UNISON has today succeeded in its long running battle to prove that employment tribunal fees are unlawful.
The Supreme Court this morning held that the order made by Chris Grayling, then Lord Chancellor, which introduced employment tribunal fees in July 2013 was an illegal exercise of his statutory powers under both UK and EU law. This is because the Employment Tribunals and Employment Appeal Tribunal Fees Order 2013 (the Fees Order) had the effect of preventing access to justice.
While there was no evidence before the Court that tribunal fees had prevented a particular individual from bringing a claim, the data reviewed by the Court was clear. Since the Fees Order came into force on 29 July 2013, there has been a dramatic and persistent fall in the number of claims brought, with a long-term reduction in claims of almost 70%. ACAS research indicated that a significant majority of individuals who sought ACAS’ assistance said they did not ultimately bring a claim because they could not afford the tribunal fee or because the value of the fee equalled the money they were owed. The Court was clear that it did not require conclusive evidence that tribunal fees have prevented people from bringing claims – it is enough if the Court believes there was a real risk that this is the case. The Court held that there was.
The Court further held that since the Fees Order had the effect of preventing access to justice as soon as it was made, it was unlawful from the outset (ab initio) and must be quashed. It follows from this that all employment tribunal fees which have been paid since July 2013 must be reimbursed to the claimants who paid them.
Another challenge brought by UNISON was that the higher fee payable for Type B claims (unfair dismissal, discrimination, whistleblowing, equal pay) was indirectly discriminatory against women and other protected groups. Although it was not necessary for the Court to rule on this point - given that it had already ruled that the Fees Order was unlawful ab initio - Lady Hale made clear that the higher fee for Type B claims was not justified.
The ruling raises a number of questions:
- How much will the Government have to reimburse? Although figures of around £27 million are being quoted in the press, these do not take into account the application of the remission scheme (under which certain categories of claimants, principally those on low incomes, did not have to pay the full fee). It is actually the case that, as of June 2016, approximately £14 million had been collected in tribunal fees. It is likely that this amount has increased since then, to closer to £20 million. The process of reimbursement will be a complex and lengthy one. It will not be for the claimants to seek reimbursement but rather for the government to find the individuals and to repay the amounts (presumably with interest applied to ensure they are put back into the position they would have been had they never paid the fee).
- Will there be a flood of cases arguing for an extension of time on claims which would have been brought if the tribunal fee system had not been in place? It is possible that some claimants might successfully seek an equitable extension of time on this basis if they can show, by reference to contemporaneous evidence – eg communications with ACAS or their lawyer - that the fee really did prevent them from bringing the claim. Given the need for hard evidence that this is the case, it seems unlikely that there will be a flood of cases.

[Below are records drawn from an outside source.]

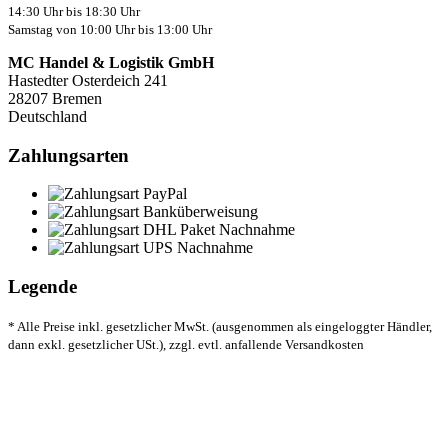
14:30 Uhr bis 18:30 Uhr
Samstag von 10:00 Uhr bis 13:00 Uhr
MC Handel & Logistik GmbH
Hastedter Osterdeich 241
28207 Bremen
Deutschland
Zahlungsarten
Legende
* Alle Preise inkl. gesetzlicher MwSt. (ausgenommen als eingeloggter Händler,
dann exkl. gesetzlicher USt.), zzgl. evtl. anfallende Versandkosten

- Will a future government look to reintroduce a tribunal fee system? The Court did not outlaw the introduction of a tribunal fee charging system on principle. While it may be unattractive for the current government to do so, a future government could potentially introduce a fair tribunal fee structure. For a fee system to be lawful, it must not have the effect of preventing access to justice. The fees must be set at a level that everyone can afford. The Court made clear that this does not mean affordable in a theoretical sense but in a real sense. If people on low or middle incomes are having to make sacrifices of their usual, reasonable expenditure to pay the fees, they would not be regarded as affordable. Any proposed new system would require very careful scrutiny on this point and also on the points made by Lady Hale on the discriminatory impact of a two tier structure to ensure that it was not subject to challenge. It would also need to take account of the fact that, in certain circumstances (eg where the claim does not seek a financial award or is for a modest amount) a requirement that a fee be paid can make it futile or irrational to bring a claim, and thereby effectively prevent access to justice.